Merris Amos

26 May 2017

Whilst all political parties have something to say about human rights in the run up to the 2017 General Election, the heat has gone out of the debate over “scrapping” the Human Rights Act, leaving the European Convention on Human Rights and drafting a “British” bill of rights. Clearly listening to her advisers, Prime Minister Theresa May has toned down her personal animosity towards human rights law and the European Court of Human Rights to make some fairly vague statements in the Tory Manifesto about what will happen to our human rights going forward. There are obviously limits to how far Euroscepticism can be pushed and entering into a negotiation about the terms of leaving the European Union whilst promising to strip those living in the UK, including nationals of other EU member states, of the protection of the HRA and international human rights law is not a good idea. Now we are actually leaving the EU, it is also no longer necessary to tell the people of the UK that “Europe” is responsible for giving prisoners the vote and blocking the deportation of suspected terrorists.
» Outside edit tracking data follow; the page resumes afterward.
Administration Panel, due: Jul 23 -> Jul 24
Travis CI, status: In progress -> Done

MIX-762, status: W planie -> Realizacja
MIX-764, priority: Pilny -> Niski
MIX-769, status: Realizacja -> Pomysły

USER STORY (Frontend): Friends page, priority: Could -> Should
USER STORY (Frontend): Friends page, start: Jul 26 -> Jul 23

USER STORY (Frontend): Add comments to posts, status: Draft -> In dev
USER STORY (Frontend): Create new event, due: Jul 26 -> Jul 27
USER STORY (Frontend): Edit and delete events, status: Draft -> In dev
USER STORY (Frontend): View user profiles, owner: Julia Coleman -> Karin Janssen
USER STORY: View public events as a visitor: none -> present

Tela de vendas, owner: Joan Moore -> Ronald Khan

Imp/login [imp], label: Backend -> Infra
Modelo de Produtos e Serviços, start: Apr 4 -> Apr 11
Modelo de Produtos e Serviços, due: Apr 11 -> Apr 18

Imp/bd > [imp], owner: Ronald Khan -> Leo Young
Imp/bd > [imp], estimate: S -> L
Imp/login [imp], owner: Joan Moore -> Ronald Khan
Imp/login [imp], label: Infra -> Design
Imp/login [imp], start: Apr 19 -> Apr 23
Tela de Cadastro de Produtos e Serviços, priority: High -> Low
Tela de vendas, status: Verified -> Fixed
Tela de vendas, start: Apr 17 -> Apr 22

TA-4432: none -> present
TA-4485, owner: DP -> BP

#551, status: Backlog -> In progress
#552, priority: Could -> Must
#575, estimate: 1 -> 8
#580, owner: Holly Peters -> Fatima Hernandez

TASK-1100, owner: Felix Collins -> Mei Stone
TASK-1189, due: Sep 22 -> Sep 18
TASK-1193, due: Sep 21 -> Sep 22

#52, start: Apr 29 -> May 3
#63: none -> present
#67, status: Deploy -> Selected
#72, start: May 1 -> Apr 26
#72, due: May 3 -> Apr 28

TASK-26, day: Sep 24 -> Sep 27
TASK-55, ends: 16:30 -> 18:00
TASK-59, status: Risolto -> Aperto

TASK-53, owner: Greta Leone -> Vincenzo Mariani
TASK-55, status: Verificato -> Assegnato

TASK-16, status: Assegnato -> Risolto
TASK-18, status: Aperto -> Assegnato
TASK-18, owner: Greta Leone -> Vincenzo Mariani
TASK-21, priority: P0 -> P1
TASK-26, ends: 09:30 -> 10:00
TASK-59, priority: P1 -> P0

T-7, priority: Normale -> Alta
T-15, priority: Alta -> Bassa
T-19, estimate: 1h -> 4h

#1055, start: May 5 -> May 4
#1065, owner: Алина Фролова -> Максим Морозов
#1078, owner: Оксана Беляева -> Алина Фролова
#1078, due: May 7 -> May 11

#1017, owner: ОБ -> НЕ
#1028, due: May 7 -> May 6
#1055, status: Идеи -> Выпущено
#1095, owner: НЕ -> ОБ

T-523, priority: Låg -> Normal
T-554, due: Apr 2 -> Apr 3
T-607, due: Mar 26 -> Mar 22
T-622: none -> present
Early in its Manifesto, setting out some “principles”, the Conservative Party ominously states “we know that our responsibility to one another is greater than the rights we hold as individuals”. But rather than going on to propose a “bill of responsibilities” to replace the Human Rights Act, a series of postponements are set out. A Conservative government will not “repeal or replace the Human rights Act while the process of Brexit is underway” but it will “consider our human rights legal framework when the process of leaving the EU concludes.” The UK will also remain a signatory to the European Convention on Human Rights “for the duration of the next parliament”. More substantively, and also widely known already, workers are to keep their EU rights and possibly also gain some “new rights and protections in the workplace”. The EU Charter of Fundamental Rights will not be made a part of UK law, and British soldiers will be exempted from the European Convention on Human Rights, possibly through a derogation, but there is no promise to exempt them from national human rights law.

Putting a timeline to any of this is difficult as the Tories are also promising to repeal the Fixed Term Parliaments Act. The next Parliament may only last five months, or it may be five years. So is that five more years of the ECHR, or five months? With Brexit negotiations having to be completed by 29 March 2019, will that be the date consideration of our human rights legal framework is to commence? Or will that be the date the bill to repeal the HRA is introduced into Parliament? Should the Conservatives win the election, all that is certain about the future of national and international human rights protection in the UK is that it will remain uncertain for many years to come.

Both Labour and the Liberal Democrats have made far stronger, and stable, commitments. Labour promises to retain the Human Rights Act, enhance the powers and functions of the Equality and Human Rights Commission and put human rights at the heart of foreign policy. It also promises to ensure that trade agreements cannot undermine human rights and labour standards. The Lib Dems undertake to vote against attempts to scrap the HRA or withdraw from the ECHR and have also stated that they will strengthen the UK’s commitment to international human rights law. Similar to Labour, a promise to determine adequate funding for the Commission is made. They will control arms exports to human rights abusing countries and ensure that international human rights protections hard wired into the Good Friday Agreement are not compromised.

The axe has dangled over the HRA at least since 2006 when former Prime Minister David Cameron first promised to scrap it. Replacing the HRA with a bill of rights has been a commitment in Conservative manifestos in both the 2010 and 2015 general elections. It is a testament to its virtues, and its supporters, that it is still around. Trashing the ECHR and the European Court of Human Rights is a more recent phenomena which only started in earnest with the publication of the Conservative Party’s human rights consultation paper in 2014 and culminated in Theresa May’s Brexit speech in 2016 where she called for the UK to leave the ECHR, but not the EU as, amongst other things, it added “nothing to our prosperity”. Hardly a safe pair of hands in which to leave human rights law reform.

What the Conservatives have asked for in their manifesto is for voters to hand them a blank cheque on national and international human rights protections. Once the Brexit negotiations are complete, and public attention starts to turn away from the monumental implementation task ahead, consideration will turn to the next project and the new “other”. The sovereignty monster may need to be fed again with fresh meat with the HRA looking like a delightful appetiser, the ECHR the main course. The people of the UK deserve more than weak and wobbly possibilities on human rights protection. They need to know now exactly what their human rights will look like in the future - that the HRA will continue to protect them from the power of the State and, on the international stage, that the UK will continue to be a committed member of the ECHR system. With so much uncertainty in our futures already, could we at least have a strong and stable promise on our human rights?